What are the other business opportunities?

We are developing EV mobility solutions to fast-charge cars using telematics. To really make EV successful, we need to build infrastructure and easy mobility solutions around it. If the car falls low on energy, through sms technology, we will reach the vehicle for fast charging. We are also looking at electrifying a range of vehicles such as pickups, three wheelers and buses. We have received lot of interest from several players on technology licensing.

What is the kind of funding requirement to put all these plans in place?
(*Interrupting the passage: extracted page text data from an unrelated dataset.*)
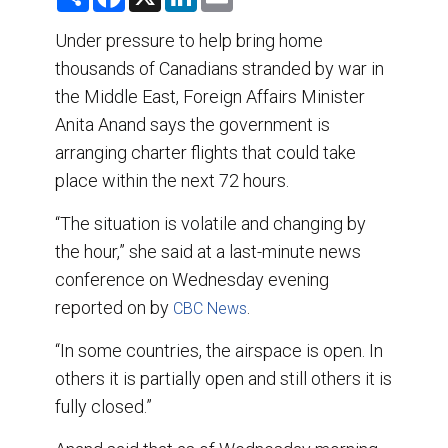
h
a
i
m
a
c
n
a
r
e
k
i
Under pressure to help bring home
e
b
e
l
thousands of Canadians stranded by war in
o
d
o
I
the Middle East, Foreign Affairs Minister
k
n
Anita Anand says the government is
arranging charter flights that could take
place within the next 72 hours.
“The situation is volatile and changing by
the hour,” she said at a last-minute news
conference on Wednesday evening
reported on by
.
CBC News
“In some countries, the airspace is open. In
others it is partially open and still others it is
fully closed.”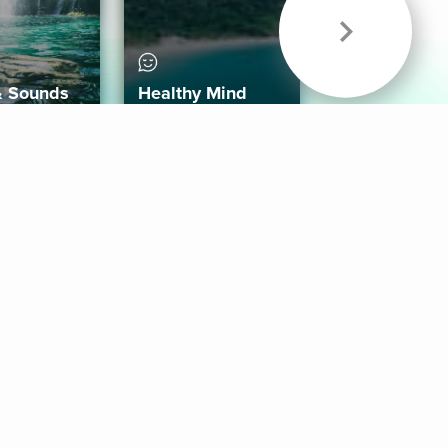
& Sounds
Healthy Mind
Follow Us
 App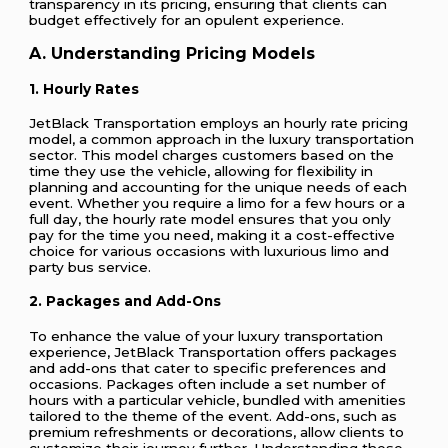
transparency in its pricing, ensuring that clients can
budget effectively for an opulent experience.
A. Understanding Pricing Models
1. Hourly Rates
JetBlack Transportation employs an hourly rate pricing
model, a common approach in the luxury transportation
sector. This model charges customers based on the
time they use the vehicle, allowing for flexibility in
planning and accounting for the unique needs of each
event. Whether you require a limo for a few hours or a
full day, the hourly rate model ensures that you only
pay for the time you need, making it a cost-effective
choice for various occasions with luxurious limo and
party bus service.
2. Packages and Add-Ons
To enhance the value of your luxury transportation
experience, JetBlack Transportation offers packages
and add-ons that cater to specific preferences and
occasions. Packages often include a set number of
hours with a particular vehicle, bundled with amenities
tailored to the theme of the event. Add-ons, such as
premium refreshments or decorations, allow clients to
customize their journey further. Understanding these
These plans will require capital. We are transitioning to become more than an EV company. We will have to look at growth capital for the new businesses.

What has been the user experience so far?

Reva costs Rs 3.6 Bangalore and under Rs 3 lakh in Delhi. It is a second car that people prefer to use for city driving. The economy of operations of Reva is low at 45 paise per km versus Rs 4 per km for regular cars. From an economy perspective, the total cost of ownership is low.

Our challenge is to remove batteries form cars and separate energy from the cars to lower the costs. The GM pact will allow us access to their distributors and also wider reach with the Spark EV platform.

At present, the cars run in Bangalore and London where there are 1,000 odd cars each. Some of them have successfully completed 1 lakh km. Our new platform is a family car that can seat four adults. It has European standards on safety, fast charging, telematics and easy user interfaces.